**Extract**
:::

For women without husbands or family support, the challenges were even greater. As a single mother or widow, how do you work, go to school and take care of your children? In recommending Laurie for a success stories award, her sponsor noted: “She attended morning classes, five days a week, worked odd jobs at night and cared for her daughter and her brother, yet never missed a class."

Rita was 57 and raising three of her granddaughters when she enrolled in a basic literacy class. Six years later, she got her GED. But in the intervening years, she remembers the difficulties of making ends meet.

During the time when I started going back to school, I had my three granddaughters. They were very young. Their mother wasn’t like a mother should have been. A couple of my daughters brought them to me to keep them until she thought that she could be a mother for them... I got myself a little part-time job. They weren’t getting enough welfare money. They gave me a few food stamps for them. But, gosh, three girls, and they were going to be taken care of. I got a part-time job. It would help.

Vu-Lin, who is now remarried, is still working during the day and attending GED classes at night. Shortly after she started ESL classes 11 years ago, she left her abusive husband, taking her three children with her. Her words express the hopes and frustrations of so many single mothers:

My daughter, when I first started school, she was only 18 months old. It was hard. Hard on her, hard on me. At the time, I was a single mother. I worked so many hours trying to keep a roof over her head, trying to put food on the table, trying to get my education. Sometimes I felt like I wish I could have it all, but I can’t because I knew I had to leave her at the baby-sitter lots of times. I couldn’t take her to the class with me. I tried it one time, but it didn’t work.

:::

**Exercise data**
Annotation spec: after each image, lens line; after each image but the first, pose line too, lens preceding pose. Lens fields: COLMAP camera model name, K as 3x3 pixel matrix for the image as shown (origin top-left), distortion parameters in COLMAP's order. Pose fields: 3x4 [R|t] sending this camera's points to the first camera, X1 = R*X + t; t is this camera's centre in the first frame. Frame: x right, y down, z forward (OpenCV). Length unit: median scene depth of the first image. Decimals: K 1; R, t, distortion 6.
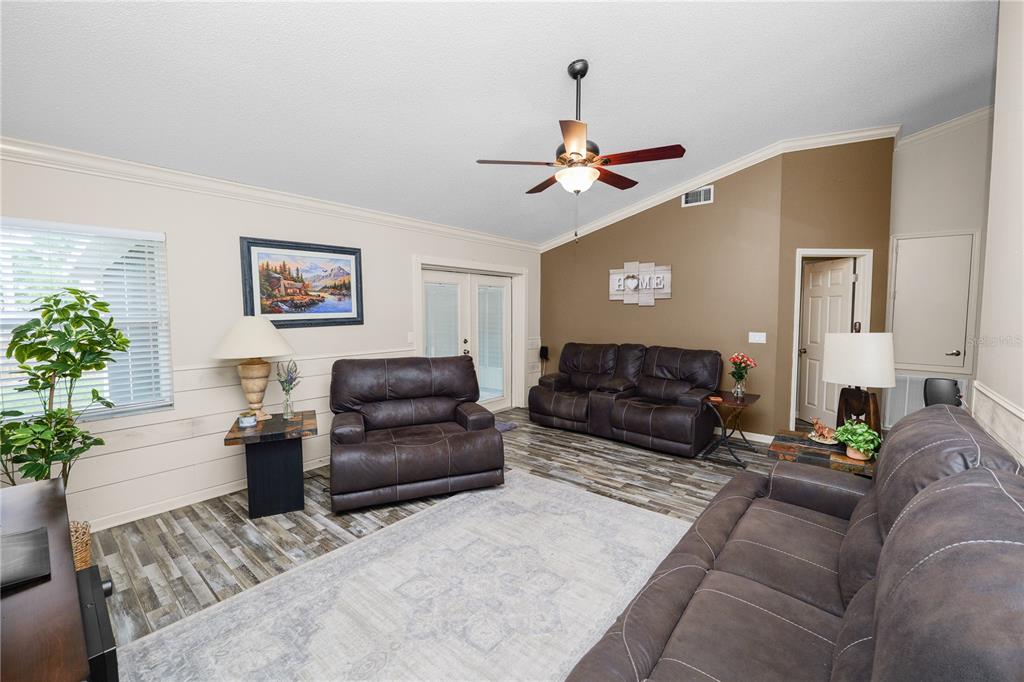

:::

List every person named in the extract on women returning to school.

**Solution below**
Laurie, Rita, Vu-Lin